In this exercise, retype exactly the lines from the start of the entries through the line bearing "right hip: (302, 349)", leaving every picture out.

■ ■ ■

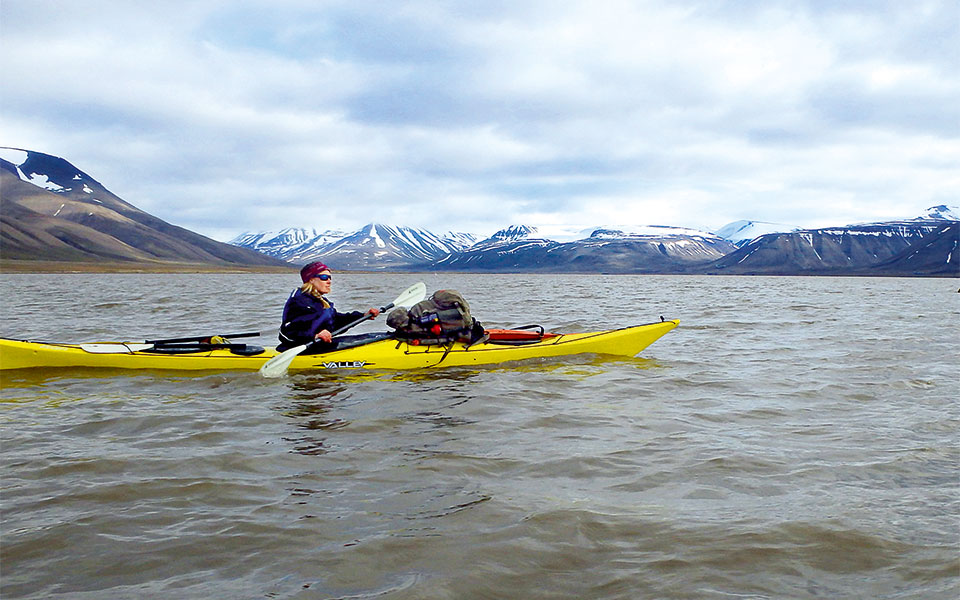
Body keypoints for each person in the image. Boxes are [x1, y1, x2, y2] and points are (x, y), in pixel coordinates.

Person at [277, 262, 380, 351]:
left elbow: (336, 320)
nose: (329, 281)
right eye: (324, 277)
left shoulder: (321, 301)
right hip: (302, 349)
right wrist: (315, 336)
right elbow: (287, 333)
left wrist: (363, 316)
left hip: (319, 346)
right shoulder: (299, 301)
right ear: (311, 279)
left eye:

■ ■ ■

### RESULT FOR THIS EXERCISE
Body keypoints for each person in the image. Boxes are [x1, y1, x2, y2] and points are (x, y), in pixel coordinates.

Person at [277, 262, 380, 351]:
left elbow: (336, 320)
nose: (329, 281)
right eye: (324, 277)
left shoulder: (321, 301)
right hip: (302, 349)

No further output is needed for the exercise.